だが、次の日になっても次の次の日になっても一向にミザリーが
家から出てくる様子はない。僕はいてもたってもいられなくなり
一度ミザリーの部屋に忍び込んだ事がある。
彼女は寝ていた。しかし、何かおかしい。
そう、何をしても起きないのである。
肩を揺すっても声をかけても頬を引っ叩いても。
後に僕は彼女の病名を知らされる事になる。
ナルコレプシー虚夢症症候群。
通称、虚夢症。
過眠症が更に悪化した症状である。
寝たきりの植物人間状態といったところか。
要するに一度眠ってしまうと目が覚める事がないのだ。
僕も医者に過眠症の疑いをかけられていたが
彼女がこうなってしまうとは予想だにしなかった。
いつもの様に僕と夢談義をしていた彼女が
次の日に目が覚めずそのまま夢の中だなんて。
―僕は彼女が夢の中に堕ちる前日に聞いた言葉を今でも覚えている。
*
一通り話し終わると僕は満足げな顔をしてどこか虚無感を感じていた。
彼女からの返事は一向に返ってこないままだ。
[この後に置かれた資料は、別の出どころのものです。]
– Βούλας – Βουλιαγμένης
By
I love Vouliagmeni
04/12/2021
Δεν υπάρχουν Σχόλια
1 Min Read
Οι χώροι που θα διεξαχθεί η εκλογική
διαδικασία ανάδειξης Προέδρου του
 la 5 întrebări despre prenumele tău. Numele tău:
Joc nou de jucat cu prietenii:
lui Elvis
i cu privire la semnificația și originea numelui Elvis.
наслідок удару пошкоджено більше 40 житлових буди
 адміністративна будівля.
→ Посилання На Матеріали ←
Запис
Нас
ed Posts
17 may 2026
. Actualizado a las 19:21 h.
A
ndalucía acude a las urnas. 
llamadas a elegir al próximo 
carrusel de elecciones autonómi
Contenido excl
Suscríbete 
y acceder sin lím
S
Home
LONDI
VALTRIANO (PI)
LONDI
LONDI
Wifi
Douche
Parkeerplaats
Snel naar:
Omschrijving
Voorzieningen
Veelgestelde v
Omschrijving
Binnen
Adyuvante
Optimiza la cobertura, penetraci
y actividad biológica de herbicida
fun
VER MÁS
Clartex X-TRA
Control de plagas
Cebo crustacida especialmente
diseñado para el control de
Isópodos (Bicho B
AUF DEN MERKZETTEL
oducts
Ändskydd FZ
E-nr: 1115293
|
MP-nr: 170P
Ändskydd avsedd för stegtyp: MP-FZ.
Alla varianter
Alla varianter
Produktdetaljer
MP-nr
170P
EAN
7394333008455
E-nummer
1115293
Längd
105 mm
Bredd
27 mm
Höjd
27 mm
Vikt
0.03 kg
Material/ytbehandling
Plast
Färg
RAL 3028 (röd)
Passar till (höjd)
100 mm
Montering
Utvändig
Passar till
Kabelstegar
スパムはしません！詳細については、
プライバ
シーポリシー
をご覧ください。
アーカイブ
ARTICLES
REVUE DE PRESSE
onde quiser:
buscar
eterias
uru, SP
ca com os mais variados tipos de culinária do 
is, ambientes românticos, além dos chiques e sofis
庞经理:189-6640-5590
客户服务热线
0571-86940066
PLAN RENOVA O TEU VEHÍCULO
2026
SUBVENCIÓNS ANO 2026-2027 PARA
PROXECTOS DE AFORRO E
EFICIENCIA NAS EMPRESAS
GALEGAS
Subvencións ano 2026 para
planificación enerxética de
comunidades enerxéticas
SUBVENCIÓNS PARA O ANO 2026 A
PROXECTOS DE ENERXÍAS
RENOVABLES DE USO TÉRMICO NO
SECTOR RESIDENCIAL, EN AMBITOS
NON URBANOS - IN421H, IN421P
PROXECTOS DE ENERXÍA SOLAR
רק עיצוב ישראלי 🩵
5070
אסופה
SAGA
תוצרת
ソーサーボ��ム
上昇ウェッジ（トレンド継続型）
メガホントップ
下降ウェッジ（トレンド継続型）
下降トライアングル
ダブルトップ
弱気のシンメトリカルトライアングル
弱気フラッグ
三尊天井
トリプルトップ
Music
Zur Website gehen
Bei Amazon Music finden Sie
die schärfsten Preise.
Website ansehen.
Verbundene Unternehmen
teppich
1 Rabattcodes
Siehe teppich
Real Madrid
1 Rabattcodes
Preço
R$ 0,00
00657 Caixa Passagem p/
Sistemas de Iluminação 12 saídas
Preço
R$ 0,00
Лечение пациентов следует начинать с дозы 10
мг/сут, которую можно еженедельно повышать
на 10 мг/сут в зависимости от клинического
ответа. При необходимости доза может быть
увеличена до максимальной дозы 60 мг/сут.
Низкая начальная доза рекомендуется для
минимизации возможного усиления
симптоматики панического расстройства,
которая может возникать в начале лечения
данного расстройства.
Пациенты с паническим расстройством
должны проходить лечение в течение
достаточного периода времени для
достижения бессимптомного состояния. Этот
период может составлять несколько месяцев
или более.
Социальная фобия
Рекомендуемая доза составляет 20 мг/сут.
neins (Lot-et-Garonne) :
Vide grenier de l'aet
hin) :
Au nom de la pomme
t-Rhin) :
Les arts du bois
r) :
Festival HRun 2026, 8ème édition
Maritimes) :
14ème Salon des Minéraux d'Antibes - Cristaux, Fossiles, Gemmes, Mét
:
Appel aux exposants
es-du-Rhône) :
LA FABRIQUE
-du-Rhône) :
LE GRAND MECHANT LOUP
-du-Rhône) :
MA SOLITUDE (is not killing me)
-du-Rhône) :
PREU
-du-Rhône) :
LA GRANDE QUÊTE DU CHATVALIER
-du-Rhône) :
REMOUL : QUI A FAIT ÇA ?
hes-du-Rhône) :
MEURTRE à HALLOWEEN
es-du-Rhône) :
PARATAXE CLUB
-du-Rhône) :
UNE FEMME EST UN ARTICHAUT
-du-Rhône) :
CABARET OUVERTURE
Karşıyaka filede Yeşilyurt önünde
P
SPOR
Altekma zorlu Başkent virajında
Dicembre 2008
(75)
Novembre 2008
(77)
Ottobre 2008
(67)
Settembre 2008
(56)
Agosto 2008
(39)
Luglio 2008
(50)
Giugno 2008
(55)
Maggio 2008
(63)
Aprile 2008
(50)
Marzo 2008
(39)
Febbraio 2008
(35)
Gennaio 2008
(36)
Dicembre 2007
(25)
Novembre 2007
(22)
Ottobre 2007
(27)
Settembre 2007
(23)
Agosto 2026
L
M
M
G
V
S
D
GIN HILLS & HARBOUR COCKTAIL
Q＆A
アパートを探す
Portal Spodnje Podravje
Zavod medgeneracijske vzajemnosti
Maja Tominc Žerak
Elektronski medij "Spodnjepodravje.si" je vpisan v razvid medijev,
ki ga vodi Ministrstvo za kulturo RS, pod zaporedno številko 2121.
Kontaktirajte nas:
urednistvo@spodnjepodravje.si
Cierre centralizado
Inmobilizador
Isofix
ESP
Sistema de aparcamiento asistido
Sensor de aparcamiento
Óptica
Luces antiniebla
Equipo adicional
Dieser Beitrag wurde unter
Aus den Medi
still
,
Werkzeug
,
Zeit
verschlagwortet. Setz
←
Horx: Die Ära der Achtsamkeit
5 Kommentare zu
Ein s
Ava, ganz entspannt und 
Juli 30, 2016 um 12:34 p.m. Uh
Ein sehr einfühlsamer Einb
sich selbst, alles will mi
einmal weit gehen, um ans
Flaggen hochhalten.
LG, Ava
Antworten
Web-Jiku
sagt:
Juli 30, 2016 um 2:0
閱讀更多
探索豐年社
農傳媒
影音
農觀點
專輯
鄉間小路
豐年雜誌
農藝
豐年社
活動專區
くるはずもない。
「じゃあ、今日はここらへんでやめにしようかな。
日もくれてきたし、そろそろ帰る事にするよ。
ミザリー、また来週ね。」
そう言い放つと僕は病院をあとにした。
家につくなり、遅めの夕食をとりシャワーを浴びてベッドに潜り込む。
僕は眠るときはいつもペンダントをして眠る。ミザリーから貰ったものだ。
円形のペンダントで裏には尖った文字で『Misery』と掘られている。
何でも彼女曰く悪夢から守ってくれるらしい。
目覚まし時計をいつもの時間にセットすると僕は瞼を閉じた。
あの時の彼女との夢談義での情景が瞼の裏に思い描かれる。
―『こっちが仮想世界で夢が現実世界だったら素敵だと思わない?』―
皮肉にも彼女の残した最後の言葉は現実のものとなり
それ以降ミザリーが目を覚ます事はなかったのである。
僕は瞼の裏に涙を溜めながら、長い欠伸をかいた。
「今日もいい夢が見れますように。おやすみ、ミザリー。」
そう言うと次第に意識が遠のき始める。
僕はまだこの時しる由もなかった。
これから見る夢は悪夢なんかよりもずっと恐ろしいものだという事を。